Exercise requirements –
Reproduce the data below in full and to the letter, images excepted.

(Difference listings)
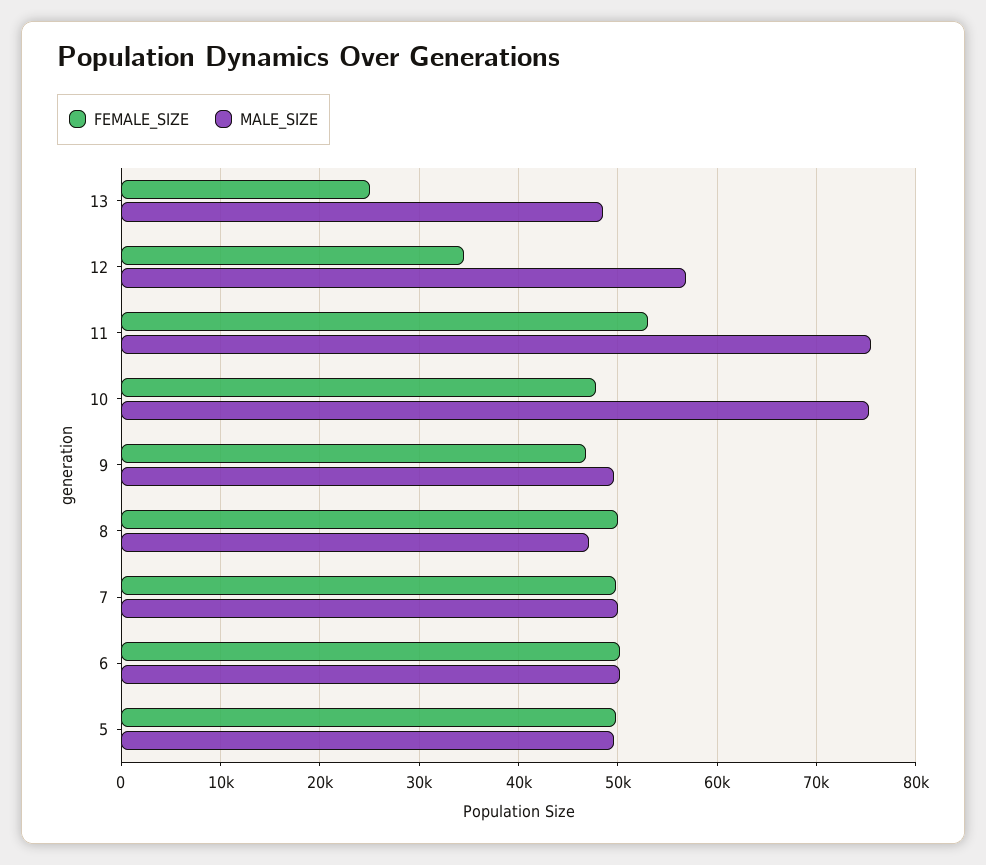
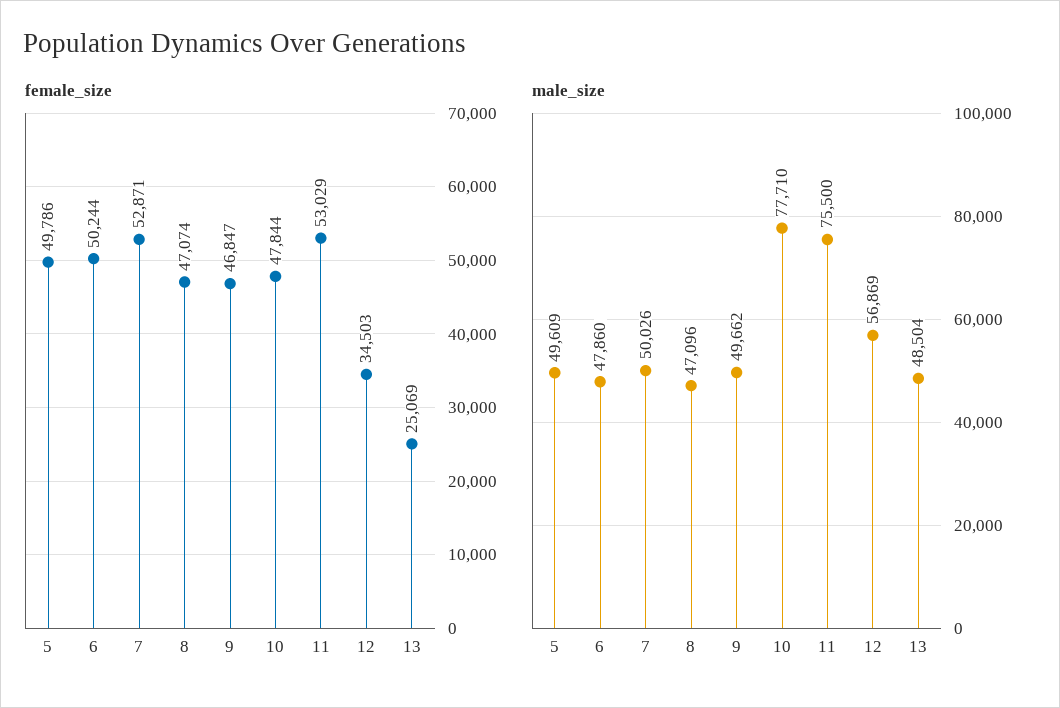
  {
    "FEMALE_SIZE": {
      "13": 25069,
      "12": 34503,
      "11": 53029,
      "10": 47844,
      "9": 46847,
-     "8": 50000,
+     "8": 47074,
-     "7": 50000,
+     "7": 52871,
      "6": 50244,
      "5": 49786
    },
    "MALE_SIZE": {
      "13": 48504,
      "12": 56869,
      "11": 75500,
-     "10": 75000,
+     "10": 77710,
      "9": 49662,
      "8": 47096,
      "7": 50026,
-     "6": 50000,
+     "6": 47860,
      "5": 49609
    }
  }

Response box –
  {
    "FEMALE_SIZE": {
      "13": 25069,
      "12": 34503,
      "11": 53029,
      "10": 47844,
      "9": 46847,
-     "8": 50000,
+     "8": 47074,
-     "7": 50000,
+     "7": 52871,
      "6": 50244,
      "5": 49786
    },
    "MALE_SIZE": {
      "13": 48504,
      "12": 56869,
      "11": 75500,
-     "10": 75000,
+     "10": 77710,
      "9": 49662,
      "8": 47096,
      "7": 50026,
-     "6": 50000,
+     "6": 47860,
      "5": 49609
    }
  }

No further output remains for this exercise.